» Exercise details:
Change each occurrence of "specification" in the material below to "standard" and keep every other part the same. Leave the pictures out of your answer.

+++

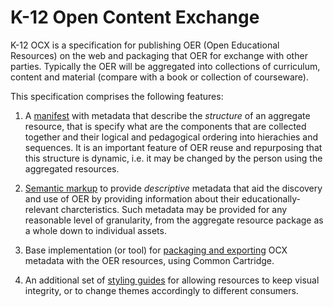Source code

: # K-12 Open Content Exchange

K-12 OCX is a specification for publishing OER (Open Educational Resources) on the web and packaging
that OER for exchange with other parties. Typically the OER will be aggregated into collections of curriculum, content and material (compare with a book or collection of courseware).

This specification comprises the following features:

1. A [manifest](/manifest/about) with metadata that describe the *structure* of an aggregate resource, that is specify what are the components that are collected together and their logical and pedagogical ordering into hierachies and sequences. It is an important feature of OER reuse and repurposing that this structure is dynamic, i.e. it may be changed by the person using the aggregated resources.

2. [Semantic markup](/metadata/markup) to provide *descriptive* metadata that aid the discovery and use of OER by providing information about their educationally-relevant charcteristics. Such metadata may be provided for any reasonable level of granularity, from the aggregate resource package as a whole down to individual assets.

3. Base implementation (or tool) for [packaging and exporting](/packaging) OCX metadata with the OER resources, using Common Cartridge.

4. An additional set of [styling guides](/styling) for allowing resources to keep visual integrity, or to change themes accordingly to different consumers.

+++

» Response:
Source code

: # K-12 Open Content Exchange

K-12 OCX is a standard for publishing OER (Open Educational Resources) on the web and packaging
that OER for exchange with other parties. Typically the OER will be aggregated into collections of curriculum, content and material (compare with a book or collection of courseware).

This standard comprises the following features:

1. A [manifest](/manifest/about) with metadata that describe the *structure* of an aggregate resource, that is specify what are the components that are collected together and their logical and pedagogical ordering into hierachies and sequences. It is an important feature of OER reuse and repurposing that this structure is dynamic, i.e. it may be changed by the person using the aggregated resources.

2. [Semantic markup](/metadata/markup) to provide *descriptive* metadata that aid the discovery and use of OER by providing information about their educationally-relevant charcteristics. Such metadata may be provided for any reasonable level of granularity, from the aggregate resource package as a whole down to individual assets.

3. Base implementation (or tool) for [packaging and exporting](/packaging) OCX metadata with the OER resources, using Common Cartridge.

4. An additional set of [styling guides](/styling) for allowing resources to keep visual integrity, or to change themes accordingly to different consumers.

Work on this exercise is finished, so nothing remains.